## CONSIGNES
Mettez les lignes de toutes les entrées ci-dessous sous forme de liste numérotée, sans les lignes vides.

=== INFORMATIONS EXTRAITES ===

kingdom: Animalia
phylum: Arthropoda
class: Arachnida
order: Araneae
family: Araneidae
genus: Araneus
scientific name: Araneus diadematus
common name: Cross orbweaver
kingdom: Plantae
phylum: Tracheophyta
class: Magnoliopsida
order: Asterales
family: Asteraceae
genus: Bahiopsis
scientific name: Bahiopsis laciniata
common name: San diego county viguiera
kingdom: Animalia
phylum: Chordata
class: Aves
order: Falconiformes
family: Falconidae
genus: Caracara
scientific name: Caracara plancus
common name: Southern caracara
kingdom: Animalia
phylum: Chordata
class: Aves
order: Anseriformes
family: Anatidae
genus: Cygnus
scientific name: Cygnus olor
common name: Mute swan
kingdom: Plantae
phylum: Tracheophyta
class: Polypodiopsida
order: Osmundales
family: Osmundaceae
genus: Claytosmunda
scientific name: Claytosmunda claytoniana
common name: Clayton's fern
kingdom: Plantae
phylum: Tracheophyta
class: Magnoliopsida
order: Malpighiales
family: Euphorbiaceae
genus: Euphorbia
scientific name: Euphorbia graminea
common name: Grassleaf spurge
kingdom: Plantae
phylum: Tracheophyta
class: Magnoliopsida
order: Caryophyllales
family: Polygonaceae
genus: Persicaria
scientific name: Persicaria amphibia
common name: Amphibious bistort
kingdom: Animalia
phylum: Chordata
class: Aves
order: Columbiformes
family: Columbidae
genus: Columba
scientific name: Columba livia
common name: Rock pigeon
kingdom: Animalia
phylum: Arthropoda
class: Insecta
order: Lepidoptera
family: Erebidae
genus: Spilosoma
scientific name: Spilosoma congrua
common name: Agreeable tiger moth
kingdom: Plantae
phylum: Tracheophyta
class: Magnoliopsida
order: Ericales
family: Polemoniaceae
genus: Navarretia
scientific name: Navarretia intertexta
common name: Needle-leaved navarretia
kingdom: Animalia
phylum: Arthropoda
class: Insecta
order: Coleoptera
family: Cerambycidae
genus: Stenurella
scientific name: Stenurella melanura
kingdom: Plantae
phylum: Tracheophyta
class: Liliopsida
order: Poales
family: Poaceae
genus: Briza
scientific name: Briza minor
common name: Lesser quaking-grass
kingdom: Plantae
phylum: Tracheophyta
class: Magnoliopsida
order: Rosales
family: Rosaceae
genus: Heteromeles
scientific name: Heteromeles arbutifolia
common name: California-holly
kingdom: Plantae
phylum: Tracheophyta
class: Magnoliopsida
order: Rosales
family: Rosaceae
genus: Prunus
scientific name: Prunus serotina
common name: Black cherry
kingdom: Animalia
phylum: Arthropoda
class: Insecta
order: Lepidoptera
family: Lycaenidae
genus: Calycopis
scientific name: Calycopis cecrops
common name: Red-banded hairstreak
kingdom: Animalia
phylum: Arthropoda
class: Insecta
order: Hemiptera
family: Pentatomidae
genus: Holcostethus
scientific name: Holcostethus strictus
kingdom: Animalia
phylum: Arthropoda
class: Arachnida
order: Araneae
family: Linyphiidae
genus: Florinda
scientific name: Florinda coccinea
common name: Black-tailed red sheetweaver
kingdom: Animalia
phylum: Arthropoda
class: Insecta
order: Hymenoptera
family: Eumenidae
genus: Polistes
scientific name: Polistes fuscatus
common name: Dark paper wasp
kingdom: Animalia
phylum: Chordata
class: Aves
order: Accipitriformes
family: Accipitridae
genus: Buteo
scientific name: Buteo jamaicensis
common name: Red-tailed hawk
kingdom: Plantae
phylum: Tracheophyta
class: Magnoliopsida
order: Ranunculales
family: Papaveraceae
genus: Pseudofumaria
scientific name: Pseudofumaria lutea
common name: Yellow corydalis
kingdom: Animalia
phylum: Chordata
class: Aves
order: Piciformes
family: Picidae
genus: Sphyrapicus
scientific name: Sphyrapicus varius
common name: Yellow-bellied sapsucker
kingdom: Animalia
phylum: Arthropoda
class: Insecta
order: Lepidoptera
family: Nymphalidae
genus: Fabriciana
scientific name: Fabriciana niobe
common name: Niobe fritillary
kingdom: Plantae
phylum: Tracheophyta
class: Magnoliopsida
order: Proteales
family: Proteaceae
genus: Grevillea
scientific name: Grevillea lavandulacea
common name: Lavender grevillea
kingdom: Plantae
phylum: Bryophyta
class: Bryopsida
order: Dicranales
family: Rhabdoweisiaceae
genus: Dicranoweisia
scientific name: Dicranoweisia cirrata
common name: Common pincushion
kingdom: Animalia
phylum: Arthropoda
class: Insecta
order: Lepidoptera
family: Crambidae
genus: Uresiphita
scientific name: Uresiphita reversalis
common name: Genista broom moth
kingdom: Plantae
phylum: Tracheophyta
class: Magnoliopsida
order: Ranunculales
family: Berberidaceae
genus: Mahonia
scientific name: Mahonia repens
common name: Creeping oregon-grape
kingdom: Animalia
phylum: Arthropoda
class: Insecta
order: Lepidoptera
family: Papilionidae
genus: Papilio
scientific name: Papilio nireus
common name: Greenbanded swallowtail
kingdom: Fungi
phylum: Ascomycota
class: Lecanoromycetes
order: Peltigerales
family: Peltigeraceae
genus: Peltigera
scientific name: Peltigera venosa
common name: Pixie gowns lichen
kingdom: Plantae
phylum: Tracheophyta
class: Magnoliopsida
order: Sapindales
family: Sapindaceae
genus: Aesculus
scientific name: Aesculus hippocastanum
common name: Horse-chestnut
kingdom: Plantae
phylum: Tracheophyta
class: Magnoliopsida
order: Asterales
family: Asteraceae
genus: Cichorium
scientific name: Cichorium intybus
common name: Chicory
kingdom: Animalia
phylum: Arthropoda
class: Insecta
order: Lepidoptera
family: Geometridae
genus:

===

## RÉPONSE ATTENDUE
1. kingdom: Animalia
2. phylum: Arthropoda
3. class: Arachnida
4. order: Araneae
5. family: Araneidae
6. genus: Araneus
7. scientific name: Araneus diadematus
8. common name: Cross orbweaver
9. kingdom: Plantae
10. phylum: Tracheophyta
11. class: Magnoliopsida
12. order: Asterales
13. family: Asteraceae
14. genus: Bahiopsis
15. scientific name: Bahiopsis laciniata
16. common name: San diego county viguiera
17. kingdom: Animalia
18. phylum: Chordata
19. class: Aves
20. order: Falconiformes
21. family: Falconidae
22. genus: Caracara
23. scientific name: Caracara plancus
24. common name: Southern caracara
25. kingdom: Animalia
26. phylum: Chordata
27. class: Aves
28. order: Anseriformes
29. family: Anatidae
30. genus: Cygnus
31. scientific name: Cygnus olor
32. common name: Mute swan
33. kingdom: Plantae
34. phylum: Tracheophyta
35. class: Polypodiopsida
36. order: Osmundales
37. family: Osmundaceae
38. genus: Claytosmunda
39. scientific name: Claytosmunda claytoniana
40. common name: Clayton's fern
41. kingdom: Plantae
42. phylum: Tracheophyta
43. class: Magnoliopsida
44. order: Malpighiales
45. family: Euphorbiaceae
46. genus: Euphorbia
47. scientific name: Euphorbia graminea
48. common name: Grassleaf spurge
49. kingdom: Plantae
50. phylum: Tracheophyta
51. class: Magnoliopsida
52. order: Caryophyllales
53. family: Polygonaceae
54. genus: Persicaria
55. scientific name: Persicaria amphibia
56. common name: Amphibious bistort
57. kingdom: Animalia
58. phylum: Chordata
59. class: Aves
60. order: Columbiformes
61. family: Columbidae
62. genus: Columba
63. scientific name: Columba livia
64. common name: Rock pigeon
65. kingdom: Animalia
66. phylum: Arthropoda
67. class: Insecta
68. order: Lepidoptera
69. family: Erebidae
70. genus: Spilosoma
71. scientific name: Spilosoma congrua
72. common name: Agreeable tiger moth
73. kingdom: Plantae
74. phylum: Tracheophyta
75. class: Magnoliopsida
76. order: Ericales
77. family: Polemoniaceae
78. genus: Navarretia
79. scientific name: Navarretia intertexta
80. common name: Needle-leaved navarretia
81. kingdom: Animalia
82. phylum: Arthropoda
83. class: Insecta
84. order: Coleoptera
85. family: Cerambycidae
86. genus: Stenurella
87. scientific name: Stenurella melanura
88. kingdom: Plantae
89. phylum: Tracheophyta
90. class: Liliopsida
91. order: Poales
92. family: Poaceae
93. genus: Briza
94. scientific name: Briza minor
95. common name: Lesser quaking-grass
96. kingdom: Plantae
97. phylum: Tracheophyta
98. class: Magnoliopsida
99. order: Rosales
100. family: Rosaceae
101. genus: Heteromeles
102. scientific name: Heteromeles arbutifolia
103. common name: California-holly
104. kingdom: Plantae
105. phylum: Tracheophyta
106. class: Magnoliopsida
107. order: Rosales
108. family: Rosaceae
109. genus: Prunus
110. scientific name: Prunus serotina
111. common name: Black cherry
112. kingdom: Animalia
113. phylum: Arthropoda
114. class: Insecta
115. order: Lepidoptera
116. family: Lycaenidae
117. genus: Calycopis
118. scientific name: Calycopis cecrops
119. common name: Red-banded hairstreak
120. kingdom: Animalia
121. phylum: Arthropoda
122. class: Insecta
123. order: Hemiptera
124. family: Pentatomidae
125. genus: Holcostethus
126. scientific name: Holcostethus strictus
127. kingdom: Animalia
128. phylum: Arthropoda
129. class: Arachnida
130. order: Araneae
131. family: Linyphiidae
132. genus: Florinda
133. scientific name: Florinda coccinea
134. common name: Black-tailed red sheetweaver
135. kingdom: Animalia
136. phylum: Arthropoda
137. class: Insecta
138. order: Hymenoptera
139. family: Eumenidae
140. genus: Polistes
141. scientific name: Polistes fuscatus
142. common name: Dark paper wasp
143. kingdom: Animalia
144. phylum: Chordata
145. class: Aves
146. order: Accipitriformes
147. family: Accipitridae
148. genus: Buteo
149. scientific name: Buteo jamaicensis
150. common name: Red-tailed hawk
151. kingdom: Plantae
152. phylum: Tracheophyta
153. class: Magnoliopsida
154. order: Ranunculales
155. family: Papaveraceae
156. genus: Pseudofumaria
157. scientific name: Pseudofumaria lutea
158. common name: Yellow corydalis
159. kingdom: Animalia
160. phylum: Chordata
161. class: Aves
162. order: Piciformes
163. family: Picidae
164. genus: Sphyrapicus
165. scientific name: Sphyrapicus varius
166. common name: Yellow-bellied sapsucker
167. kingdom: Animalia
168. phylum: Arthropoda
169. class: Insecta
170. order: Lepidoptera
171. family: Nymphalidae
172. genus: Fabriciana
173. scientific name: Fabriciana niobe
174. common name: Niobe fritillary
175. kingdom: Plantae
176. phylum: Tracheophyta
177. class: Magnoliopsida
178. order: Proteales
179. family: Proteaceae
180. genus: Grevillea
181. scientific name: Grevillea lavandulacea
182. common name: Lavender grevillea
183. kingdom: Plantae
184. phylum: Bryophyta
185. class: Bryopsida
186. order: Dicranales
187. family: Rhabdoweisiaceae
188. genus: Dicranoweisia
189. scientific name: Dicranoweisia cirrata
190. common name: Common pincushion
191. kingdom: Animalia
192. phylum: Arthropoda
193. class: Insecta
194. order: Lepidoptera
195. family: Crambidae
196. genus: Uresiphita
197. scientific name: Uresiphita reversalis
198. common name: Genista broom moth
199. kingdom: Plantae
200. phylum: Tracheophyta
201. class: Magnoliopsida
202. order: Ranunculales
203. family: Berberidaceae
204. genus: Mahonia
205. scientific name: Mahonia repens
206. common name: Creeping oregon-grape
207. kingdom: Animalia
208. phylum: Arthropoda
209. class: Insecta
210. order: Lepidoptera
211. family: Papilionidae
212. genus: Papilio
213. scientific name: Papilio nireus
214. common name: Greenbanded swallowtail
215. kingdom: Fungi
216. phylum: Ascomycota
217. class: Lecanoromycetes
218. order: Peltigerales
219. family: Peltigeraceae
220. genus: Peltigera
221. scientific name: Peltigera venosa
222. common name: Pixie gowns lichen
223. kingdom: Plantae
224. phylum: Tracheophyta
225. class: Magnoliopsida
226. order: Sapindales
227. family: Sapindaceae
228. genus: Aesculus
229. scientific name: Aesculus hippocastanum
230. common name: Horse-chestnut
231. kingdom: Plantae
232. phylum: Tracheophyta
233. class: Magnoliopsida
234. order: Asterales
235. family: Asteraceae
236. genus: Cichorium
237. scientific name: Cichorium intybus
238. common name: Chicory
239. kingdom: Animalia
240. phylum: Arthropoda
241. class: Insecta
242. order: Lepidoptera
243. family: Geometridae
244. genus:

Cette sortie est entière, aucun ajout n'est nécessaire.